Cape Town - The future of the ANC’s policies - and thus South Africa’s - now lie in the hands of 16 “commissions” which will thrash out decisions at Mangaung.
The ANC’s 4 500 delegates will hive off into the commissions on Monday, once each has chosen the commissions with which they wish to collaborate.
The exact set of resolutions each commission will consider will only be released on Monday, but will be informed by four crucial documents.
First, the ANC president’s “political report” by Jacob Zuma. Second, the secretary-general’s “organisational report” by Gwede Mantashe. Third, the party’s “financial report” by the treasurer, Mathews Phosa. Fourth, the results of the party’s policy conference held earlier this year.
The following will also be taken into account: the National Development Plan, the Infrastructure Rollout plan, the Census Report of 2011 and the Annual National Assessment report on the state of education. Commissions will be divided into two main categories.
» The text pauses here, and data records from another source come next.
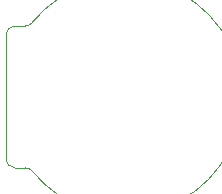
<source format=gbr>
G04 #@! TF.FileFunction,Profile,NP*
%FSLAX46Y46*%
G04 Gerber Fmt 4.6, Leading zero omitted, Abs format (unit mm)*
G04 Created by KiCad (PCBNEW 4.0.6) date Wed Feb  7 00:12:24 2018*
%MOMM*%
%LPD*%
G01*
G04 APERTURE LIST*
%ADD10C,0.100000*%
G04 APERTURE END LIST*
D10*
X152218021Y-83719809D02*
G75*
G02X152217116Y-96279070I7781979J-6280191D01*
G01*
X150000000Y-84750000D02*
X150000000Y-95250000D01*
X151633400Y-84000000D02*
X150750000Y-84000000D01*
X150750000Y-96000000D02*
G75*
G02X150000000Y-95250000I0J750000D01*
G01*
X152217082Y-83720972D02*
G75*
G02X151633400Y-84000000I-583682J470972D01*
G01*
X151633454Y-96000000D02*
G75*
G02X152217116Y-96279070I-54J-750000D01*
G01*
X150750000Y-96000000D02*
X151633400Y-96000000D01*
X150000000Y-84750000D02*
G75*
G02X150750000Y-84000000I750000J0D01*
G01*
M02*

</source>
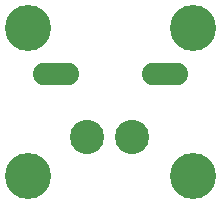
<source format=gbr>
G04 #@! TF.GenerationSoftware,KiCad,Pcbnew,5.0.0*
G04 #@! TF.CreationDate,2018-09-12T17:51:14-05:00*
G04 #@! TF.ProjectId,AntennaDeploymentBracket,416E74656E6E614465706C6F796D656E,rev?*
G04 #@! TF.SameCoordinates,Original*
G04 #@! TF.FileFunction,Soldermask,Top*
G04 #@! TF.FilePolarity,Negative*
%FSLAX46Y46*%
G04 Gerber Fmt 4.6, Leading zero omitted, Abs format (unit mm)*
G04 Created by KiCad (PCBNEW 5.0.0) date Wed Sep 12 17:51:14 2018*
%MOMM*%
%LPD*%
G01*
G04 APERTURE LIST*
%ADD10C,3.900000*%
%ADD11C,2.899360*%
%ADD12O,3.900000X1.924000*%
G04 APERTURE END LIST*
D10*
G04 #@! TO.C,REF\002A\002A*
X118237000Y-103886000D03*
G04 #@! TD*
G04 #@! TO.C,REF\002A\002A*
X132207000Y-103886000D03*
G04 #@! TD*
G04 #@! TO.C,REF\002A\002A*
X118237000Y-91313000D03*
G04 #@! TD*
D11*
G04 #@! TO.C,J1*
X123190000Y-100584000D03*
X127000000Y-100584000D03*
G04 #@! TD*
D12*
G04 #@! TO.C,R1*
X120622000Y-95250000D03*
X129804100Y-95262700D03*
G04 #@! TD*
D10*
G04 #@! TO.C,REF\002A\002A*
X132207000Y-91313000D03*
G04 #@! TD*
M02*

</source>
The first will discuss “organisational renewal and strategy and tactics”, to be discussed by all 16 commissions on the first day of commissions which is the second of the conference.
The second round on Tuesday will discuss “policy issues”.
Plenary sessions then follow on the fourth day of the conference to receive reports and recommendations from the commissions.
Draft resolutions, policies and programmes of action for the next five years will be presented, leading to the reading of the “declaration of conference” and the closing address by the newly elected ANC president.
The nominations and announcements of election results of both the national officials and national executive committee members will be conducted by the Electoral Commission together with an elections agency - both held in open sessions.
The new president’s election is expected to be announced on Monday along with the rest of the “top six”.
They are the deputy president, national chairman, secretary-general, deputy secretary-general and treasurer-general.
They will be closely followed by about 850 media members who have been accredited.